* What the task requires *
Please write out, word for word, the lines starting with the line that contains "for multi-provider integrations." and going on through the final line.

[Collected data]

-*-*-

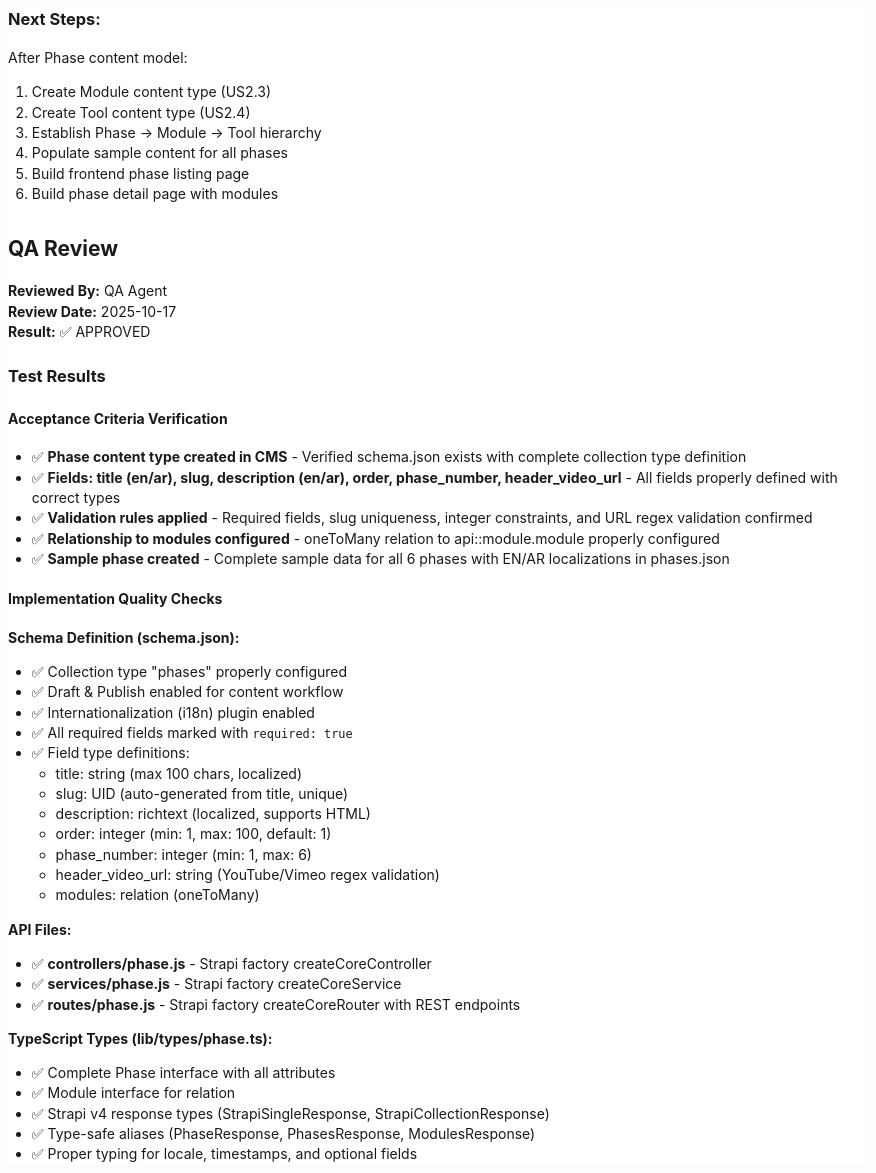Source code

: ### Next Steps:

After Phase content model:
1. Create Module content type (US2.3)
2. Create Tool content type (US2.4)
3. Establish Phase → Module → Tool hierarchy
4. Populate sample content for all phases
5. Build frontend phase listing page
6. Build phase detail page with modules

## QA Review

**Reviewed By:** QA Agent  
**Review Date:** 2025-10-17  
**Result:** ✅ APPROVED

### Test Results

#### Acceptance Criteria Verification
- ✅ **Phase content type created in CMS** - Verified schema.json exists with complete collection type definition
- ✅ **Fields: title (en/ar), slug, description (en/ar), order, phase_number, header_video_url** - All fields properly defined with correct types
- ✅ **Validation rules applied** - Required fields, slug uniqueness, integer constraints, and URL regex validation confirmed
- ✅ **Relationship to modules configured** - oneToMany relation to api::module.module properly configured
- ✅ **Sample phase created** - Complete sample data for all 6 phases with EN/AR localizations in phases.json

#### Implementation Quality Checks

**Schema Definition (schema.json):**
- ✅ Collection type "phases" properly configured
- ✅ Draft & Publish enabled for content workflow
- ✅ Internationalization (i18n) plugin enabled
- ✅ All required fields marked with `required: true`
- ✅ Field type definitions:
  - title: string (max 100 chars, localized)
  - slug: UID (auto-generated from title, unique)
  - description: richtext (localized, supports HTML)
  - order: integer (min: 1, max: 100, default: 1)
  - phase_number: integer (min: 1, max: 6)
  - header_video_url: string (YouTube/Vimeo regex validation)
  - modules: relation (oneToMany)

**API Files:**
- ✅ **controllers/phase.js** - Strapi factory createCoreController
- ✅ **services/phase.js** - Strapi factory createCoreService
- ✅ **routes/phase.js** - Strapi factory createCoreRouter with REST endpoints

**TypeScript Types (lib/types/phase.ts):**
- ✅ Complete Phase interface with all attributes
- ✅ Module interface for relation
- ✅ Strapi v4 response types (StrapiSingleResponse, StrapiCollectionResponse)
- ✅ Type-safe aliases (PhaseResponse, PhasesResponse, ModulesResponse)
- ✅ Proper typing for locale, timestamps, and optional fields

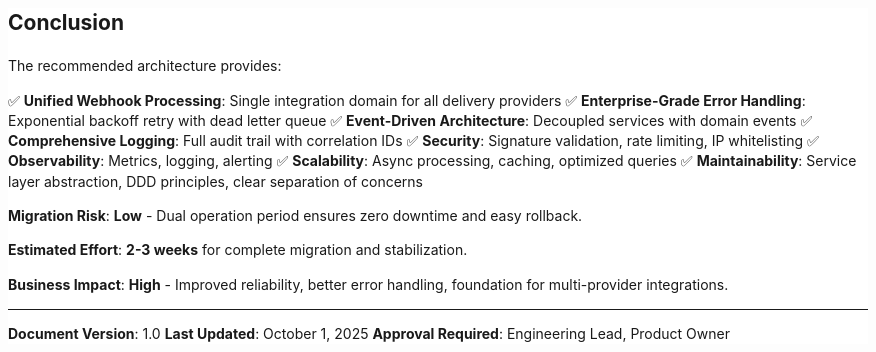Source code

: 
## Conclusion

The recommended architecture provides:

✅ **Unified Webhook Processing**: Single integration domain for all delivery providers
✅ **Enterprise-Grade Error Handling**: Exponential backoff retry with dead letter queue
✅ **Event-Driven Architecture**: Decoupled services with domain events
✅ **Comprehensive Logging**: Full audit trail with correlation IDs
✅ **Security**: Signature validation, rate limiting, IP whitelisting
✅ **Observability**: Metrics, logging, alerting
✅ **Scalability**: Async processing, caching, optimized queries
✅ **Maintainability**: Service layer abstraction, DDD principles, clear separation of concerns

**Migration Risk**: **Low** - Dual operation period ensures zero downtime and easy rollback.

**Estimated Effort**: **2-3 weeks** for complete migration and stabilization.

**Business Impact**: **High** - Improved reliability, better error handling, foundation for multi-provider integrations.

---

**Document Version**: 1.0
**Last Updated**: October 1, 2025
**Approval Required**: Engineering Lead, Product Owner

-*-*-

* Response to this task *
**Business Impact**: **High** - Improved reliability, better error handling, foundation for multi-provider integrations.

---

**Document Version**: 1.0
**Last Updated**: October 1, 2025
**Approval Required**: Engineering Lead, Product Owner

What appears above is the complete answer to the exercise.